As the yolk sac of the growing embryo may not always be found within the gestational sac until the sac becomes larger, doctors are recommended to wait before proceeding with a diagnosis until the sac diameter is at least 25mm with no embryo visible or an embryo without a detectable heartbeat. Repeat scans should be performed if measurements are close to the cut-off values of 21mm.

A transvaginal exam may not always be performed at the mother’s initial visit. Instead, a transabdominal examination is carried out and a follow-up ultrasound 10 days later to see if a normal pregnancy subsequently develops.

The retroverted uterus


While the uterus usually tilts slightly forward toward the stomach, around 20 to 40% of all women have a retroverted uterus. This is where the uterus tilts back toward the rectal area, which could cause a difficulty in detecting the embryo using transvaginal ultrasound.


However, measurements are generally more accurate in women with a tilted uterus during the second trimester, i.e. between 3-6 months.



“Pregnancy hormone” (hCG)


hCG is a hormone produced by the placenta as soon as implantation in the womb occurs, usually around one week after fertilisation and ovulation. hCG levels continue to rise until around 10-12 weeks gestation, at which point the hCG level will stabilise or fall.


A pregnancy test detects the amount of hCG in the blood or urine, with a positive result when there are sufficient levels of hCG. However as hCG levels can change and rise even when there is an empty gestational sac, this test can be unreliable in the case of a blighted ovum.

Read less

A miscarriage is needed to expel the gestational sac and accumulated tissue by the end of the first three months, although it can take place earlier.

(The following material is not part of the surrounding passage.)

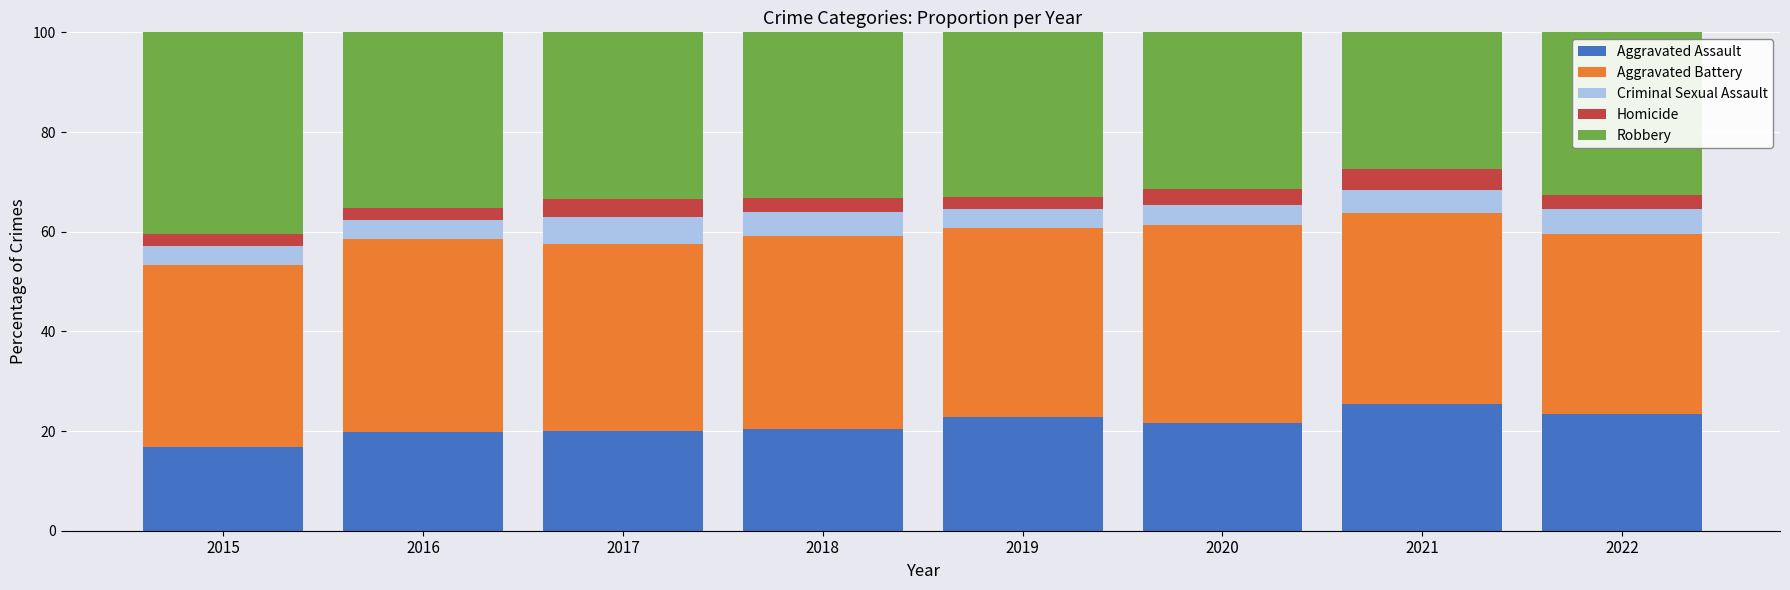

What is the total value across all series at 2019?

100.0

When the diagnosis of a blighted ovum is confirmed, a woman can safely wait to miscarry naturally if she is stable and there is no excessive pain, bleeding or fever.

A blighted ovum is considered a one-time event. While miscarriage is a risk in any pregnancy, the risk is not increased because of the blighted ovum but it also does not mean that a miscarriage cannot occur again.